The writing throughout the book is Mollie Panter-Downes at her inimitable best: ‘Twilight in Ooty comes with an abrupt clap’; ‘I overhear one lady, waiting for the spectacled clerk to complete a grocery order, remark to a friend, “she’s only 70, you know”, to which her friend replies, “yes, I remember her mother.”‘

Mollie has a long description of the Club: ‘A beautifully proportioned low white building, its wings spreading on either side of a classical pillared portico, the Ooty Club sits gracefully on a steep knoll that is approached by an avenue of venerable trees, to one side of which a grove of wild arum lilies springs out of a marshy cleft in the ground’ (they still do).


The ‘two splendid tigers’ on the walls are still there, ‘one snarls out of the right side of the mouth, one out of the left…with an effect that I fancy all but truly sporting types might find a trifle unnerving after the third gin’ and ‘a whole frieze of jackal masks’. But because of the nice furniture the atmosphere is no longer ‘a shade lugubrious’.


The Club  is remarkably well-maintained and we were impressed by the fabric on the newly-upholstered chairs.


Mollie also frequented the Nilgiri  (Blue Hills) Library, built in 1868, and described by her  as ‘a tall, rather severe red brick building with an air of North Oxford about its white-trimmed ecclesiastical windows…It was run by Miss Myers who drove to the library every morning sailing out dashingly into the road with a peremptory toot of the horn among the passing bicyclists and bullock carts and the fruit peddler and his cronies who squat permanently near the gate.
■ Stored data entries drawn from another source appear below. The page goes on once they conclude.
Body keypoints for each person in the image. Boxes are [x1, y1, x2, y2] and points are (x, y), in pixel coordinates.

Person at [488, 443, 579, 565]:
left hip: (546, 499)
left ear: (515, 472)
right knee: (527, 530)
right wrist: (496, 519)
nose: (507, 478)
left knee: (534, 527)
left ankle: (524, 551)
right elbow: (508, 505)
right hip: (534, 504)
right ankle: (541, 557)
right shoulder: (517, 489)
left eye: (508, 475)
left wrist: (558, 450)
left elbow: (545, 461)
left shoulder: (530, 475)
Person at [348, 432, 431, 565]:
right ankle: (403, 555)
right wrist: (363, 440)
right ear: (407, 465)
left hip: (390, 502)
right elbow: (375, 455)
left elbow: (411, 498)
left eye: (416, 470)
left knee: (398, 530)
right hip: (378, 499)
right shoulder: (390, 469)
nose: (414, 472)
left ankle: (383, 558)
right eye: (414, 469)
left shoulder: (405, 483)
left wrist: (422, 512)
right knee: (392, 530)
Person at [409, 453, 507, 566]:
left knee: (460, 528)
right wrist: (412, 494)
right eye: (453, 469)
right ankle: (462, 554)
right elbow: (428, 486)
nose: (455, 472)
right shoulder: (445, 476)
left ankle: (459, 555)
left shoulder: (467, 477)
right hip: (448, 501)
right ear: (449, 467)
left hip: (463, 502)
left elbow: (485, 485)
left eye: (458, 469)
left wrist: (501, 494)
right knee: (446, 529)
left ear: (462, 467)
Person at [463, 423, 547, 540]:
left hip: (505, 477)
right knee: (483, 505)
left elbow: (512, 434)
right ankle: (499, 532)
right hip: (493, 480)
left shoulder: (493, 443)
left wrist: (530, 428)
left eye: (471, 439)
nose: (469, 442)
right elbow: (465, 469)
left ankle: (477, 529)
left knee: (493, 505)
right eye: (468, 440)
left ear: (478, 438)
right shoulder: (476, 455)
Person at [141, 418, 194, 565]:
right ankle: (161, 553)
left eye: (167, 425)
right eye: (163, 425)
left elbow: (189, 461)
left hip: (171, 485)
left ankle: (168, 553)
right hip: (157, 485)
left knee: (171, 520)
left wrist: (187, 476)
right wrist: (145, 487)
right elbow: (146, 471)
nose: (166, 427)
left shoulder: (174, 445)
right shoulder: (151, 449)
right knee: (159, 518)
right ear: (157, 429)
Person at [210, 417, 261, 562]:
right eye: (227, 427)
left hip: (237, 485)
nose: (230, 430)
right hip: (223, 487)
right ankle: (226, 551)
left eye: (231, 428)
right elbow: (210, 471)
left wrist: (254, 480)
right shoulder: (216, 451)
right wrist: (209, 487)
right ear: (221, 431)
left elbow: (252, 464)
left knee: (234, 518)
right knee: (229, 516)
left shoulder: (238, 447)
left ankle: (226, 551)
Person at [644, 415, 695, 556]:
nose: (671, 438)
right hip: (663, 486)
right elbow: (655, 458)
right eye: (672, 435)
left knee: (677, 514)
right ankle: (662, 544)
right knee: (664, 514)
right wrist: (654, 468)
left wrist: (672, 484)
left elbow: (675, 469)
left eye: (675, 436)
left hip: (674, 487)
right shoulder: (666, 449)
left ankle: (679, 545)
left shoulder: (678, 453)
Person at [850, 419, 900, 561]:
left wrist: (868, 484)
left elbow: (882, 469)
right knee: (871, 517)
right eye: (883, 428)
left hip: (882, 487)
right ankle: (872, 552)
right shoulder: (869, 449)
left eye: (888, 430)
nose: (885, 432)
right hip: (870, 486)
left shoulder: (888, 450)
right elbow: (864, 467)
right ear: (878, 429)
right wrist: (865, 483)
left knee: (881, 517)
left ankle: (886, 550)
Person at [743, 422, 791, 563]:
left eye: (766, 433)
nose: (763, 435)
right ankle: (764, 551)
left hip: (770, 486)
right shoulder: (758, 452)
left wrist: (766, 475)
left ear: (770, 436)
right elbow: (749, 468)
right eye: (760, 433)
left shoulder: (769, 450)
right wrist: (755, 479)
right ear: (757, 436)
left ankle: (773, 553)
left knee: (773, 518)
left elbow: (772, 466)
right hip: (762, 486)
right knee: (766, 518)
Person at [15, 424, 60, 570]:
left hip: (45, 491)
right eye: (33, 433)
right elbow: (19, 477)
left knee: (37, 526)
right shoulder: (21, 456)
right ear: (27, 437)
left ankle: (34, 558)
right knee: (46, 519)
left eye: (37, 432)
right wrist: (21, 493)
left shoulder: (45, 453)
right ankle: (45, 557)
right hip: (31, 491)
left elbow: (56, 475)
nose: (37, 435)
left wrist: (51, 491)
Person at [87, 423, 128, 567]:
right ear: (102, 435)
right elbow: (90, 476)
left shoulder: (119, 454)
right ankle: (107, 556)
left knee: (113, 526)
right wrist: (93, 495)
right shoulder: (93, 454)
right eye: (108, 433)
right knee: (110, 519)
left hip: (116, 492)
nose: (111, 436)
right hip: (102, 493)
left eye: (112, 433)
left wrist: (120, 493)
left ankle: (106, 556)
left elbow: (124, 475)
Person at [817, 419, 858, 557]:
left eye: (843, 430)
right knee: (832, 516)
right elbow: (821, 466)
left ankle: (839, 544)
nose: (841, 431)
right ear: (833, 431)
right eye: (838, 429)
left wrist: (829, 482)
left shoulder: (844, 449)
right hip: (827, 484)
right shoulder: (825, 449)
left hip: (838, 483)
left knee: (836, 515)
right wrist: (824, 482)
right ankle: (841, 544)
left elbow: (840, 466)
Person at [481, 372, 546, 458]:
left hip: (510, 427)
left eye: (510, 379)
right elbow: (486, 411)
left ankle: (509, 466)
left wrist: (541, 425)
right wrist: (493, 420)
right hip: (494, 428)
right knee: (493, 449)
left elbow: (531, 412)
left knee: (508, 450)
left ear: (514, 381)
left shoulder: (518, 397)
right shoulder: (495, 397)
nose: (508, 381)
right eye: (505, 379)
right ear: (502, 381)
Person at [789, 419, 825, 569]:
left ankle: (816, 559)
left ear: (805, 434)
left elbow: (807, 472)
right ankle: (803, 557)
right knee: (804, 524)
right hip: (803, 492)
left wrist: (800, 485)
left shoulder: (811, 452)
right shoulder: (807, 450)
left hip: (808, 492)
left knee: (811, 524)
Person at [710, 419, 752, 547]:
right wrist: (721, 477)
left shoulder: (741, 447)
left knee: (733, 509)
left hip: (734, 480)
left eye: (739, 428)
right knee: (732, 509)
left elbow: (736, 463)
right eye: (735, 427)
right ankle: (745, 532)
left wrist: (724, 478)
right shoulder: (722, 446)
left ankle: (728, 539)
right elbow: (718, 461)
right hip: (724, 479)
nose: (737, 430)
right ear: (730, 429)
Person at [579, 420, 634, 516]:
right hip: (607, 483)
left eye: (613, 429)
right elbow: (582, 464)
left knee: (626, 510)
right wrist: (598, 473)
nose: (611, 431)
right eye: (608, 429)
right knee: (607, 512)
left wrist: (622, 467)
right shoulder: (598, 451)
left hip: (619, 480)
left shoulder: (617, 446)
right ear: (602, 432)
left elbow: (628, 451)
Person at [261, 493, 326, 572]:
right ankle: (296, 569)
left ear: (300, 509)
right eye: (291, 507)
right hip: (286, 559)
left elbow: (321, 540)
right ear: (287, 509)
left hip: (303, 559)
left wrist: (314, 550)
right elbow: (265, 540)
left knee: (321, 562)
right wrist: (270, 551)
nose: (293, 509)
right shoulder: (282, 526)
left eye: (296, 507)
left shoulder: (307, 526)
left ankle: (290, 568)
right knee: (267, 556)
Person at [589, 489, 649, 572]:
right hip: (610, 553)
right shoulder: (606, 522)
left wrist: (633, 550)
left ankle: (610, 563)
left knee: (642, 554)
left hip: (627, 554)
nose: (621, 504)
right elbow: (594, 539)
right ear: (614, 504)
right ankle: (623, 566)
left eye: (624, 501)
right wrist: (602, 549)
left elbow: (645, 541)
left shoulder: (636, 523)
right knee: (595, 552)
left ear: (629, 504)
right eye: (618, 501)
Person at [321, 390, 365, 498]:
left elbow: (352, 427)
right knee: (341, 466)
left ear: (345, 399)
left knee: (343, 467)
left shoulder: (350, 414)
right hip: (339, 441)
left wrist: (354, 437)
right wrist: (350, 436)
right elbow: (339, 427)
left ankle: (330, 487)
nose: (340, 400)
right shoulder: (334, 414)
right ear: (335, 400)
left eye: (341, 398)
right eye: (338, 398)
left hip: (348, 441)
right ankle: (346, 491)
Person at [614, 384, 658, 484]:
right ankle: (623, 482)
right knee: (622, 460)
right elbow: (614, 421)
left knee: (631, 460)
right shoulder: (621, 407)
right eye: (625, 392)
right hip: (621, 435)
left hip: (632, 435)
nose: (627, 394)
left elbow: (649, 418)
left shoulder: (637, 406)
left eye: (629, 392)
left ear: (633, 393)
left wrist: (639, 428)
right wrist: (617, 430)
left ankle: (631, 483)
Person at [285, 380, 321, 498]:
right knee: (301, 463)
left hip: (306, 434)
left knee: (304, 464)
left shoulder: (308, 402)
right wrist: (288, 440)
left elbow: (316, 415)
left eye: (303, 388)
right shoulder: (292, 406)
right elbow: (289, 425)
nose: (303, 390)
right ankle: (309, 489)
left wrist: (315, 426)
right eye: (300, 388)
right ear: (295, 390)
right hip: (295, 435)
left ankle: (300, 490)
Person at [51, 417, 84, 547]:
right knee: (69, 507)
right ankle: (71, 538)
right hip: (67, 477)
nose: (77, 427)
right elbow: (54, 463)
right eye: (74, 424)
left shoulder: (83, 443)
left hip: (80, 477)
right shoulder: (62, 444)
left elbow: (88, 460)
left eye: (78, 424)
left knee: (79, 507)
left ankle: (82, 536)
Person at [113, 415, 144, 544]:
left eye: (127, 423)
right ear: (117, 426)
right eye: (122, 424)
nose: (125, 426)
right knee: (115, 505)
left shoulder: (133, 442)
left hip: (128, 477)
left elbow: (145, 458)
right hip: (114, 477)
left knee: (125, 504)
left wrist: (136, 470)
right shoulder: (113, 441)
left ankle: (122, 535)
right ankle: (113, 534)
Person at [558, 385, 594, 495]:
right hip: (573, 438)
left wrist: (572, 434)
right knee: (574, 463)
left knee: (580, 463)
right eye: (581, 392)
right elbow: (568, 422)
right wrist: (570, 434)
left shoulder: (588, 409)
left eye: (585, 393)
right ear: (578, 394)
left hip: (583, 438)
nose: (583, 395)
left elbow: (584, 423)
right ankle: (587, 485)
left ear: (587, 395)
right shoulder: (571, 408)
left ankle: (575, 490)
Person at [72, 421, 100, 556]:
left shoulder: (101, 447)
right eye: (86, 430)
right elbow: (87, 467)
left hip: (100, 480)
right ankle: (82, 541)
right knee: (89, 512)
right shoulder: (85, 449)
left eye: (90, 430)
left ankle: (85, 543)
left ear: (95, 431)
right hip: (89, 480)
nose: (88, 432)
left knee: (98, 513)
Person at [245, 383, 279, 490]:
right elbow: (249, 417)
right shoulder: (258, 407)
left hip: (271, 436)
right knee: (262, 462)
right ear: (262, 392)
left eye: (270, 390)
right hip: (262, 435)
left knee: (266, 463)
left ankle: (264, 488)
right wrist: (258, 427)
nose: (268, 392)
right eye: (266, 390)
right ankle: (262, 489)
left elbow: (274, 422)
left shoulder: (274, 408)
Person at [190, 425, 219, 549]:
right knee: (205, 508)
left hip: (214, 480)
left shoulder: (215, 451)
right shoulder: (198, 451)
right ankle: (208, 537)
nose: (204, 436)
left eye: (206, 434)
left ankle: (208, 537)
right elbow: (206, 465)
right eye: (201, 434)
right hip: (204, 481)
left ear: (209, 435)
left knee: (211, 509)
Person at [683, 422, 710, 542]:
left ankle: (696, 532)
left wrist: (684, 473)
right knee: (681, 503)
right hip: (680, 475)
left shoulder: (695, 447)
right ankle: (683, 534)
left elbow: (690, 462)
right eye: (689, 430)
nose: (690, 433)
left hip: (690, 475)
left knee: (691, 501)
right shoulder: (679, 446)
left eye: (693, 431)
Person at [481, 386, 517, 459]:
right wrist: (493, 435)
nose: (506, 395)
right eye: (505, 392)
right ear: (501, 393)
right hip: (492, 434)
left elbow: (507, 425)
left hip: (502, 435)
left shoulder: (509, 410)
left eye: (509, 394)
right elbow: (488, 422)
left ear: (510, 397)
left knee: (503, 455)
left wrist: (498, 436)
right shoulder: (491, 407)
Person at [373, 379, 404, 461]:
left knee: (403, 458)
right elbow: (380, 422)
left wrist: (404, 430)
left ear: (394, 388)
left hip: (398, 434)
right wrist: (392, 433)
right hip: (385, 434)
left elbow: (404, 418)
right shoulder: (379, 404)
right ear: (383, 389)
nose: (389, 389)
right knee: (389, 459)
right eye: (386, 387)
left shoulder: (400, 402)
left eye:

Her cultivated, resonant voice is pitched to issue orders and address assembled students and her punctuality is famous among all her friends in Ooty.’ Mollie became a temporary member ‘by paying five rupees to the elderly Indian librarian who sits behind a counter off the hall with his assistant, a smiling little lady who generally has her outdoor coat draped around her shoulders.’ Like Mollie ‘we begin a gentle stroll through Ooty’s past in the Reading Room with its five big arched windows on each side and a tall Gothic window at the far end, its wooden tables are laid out with magazines and newspapers.’


The Persephone team can report that NOTHING HAS CHANGED.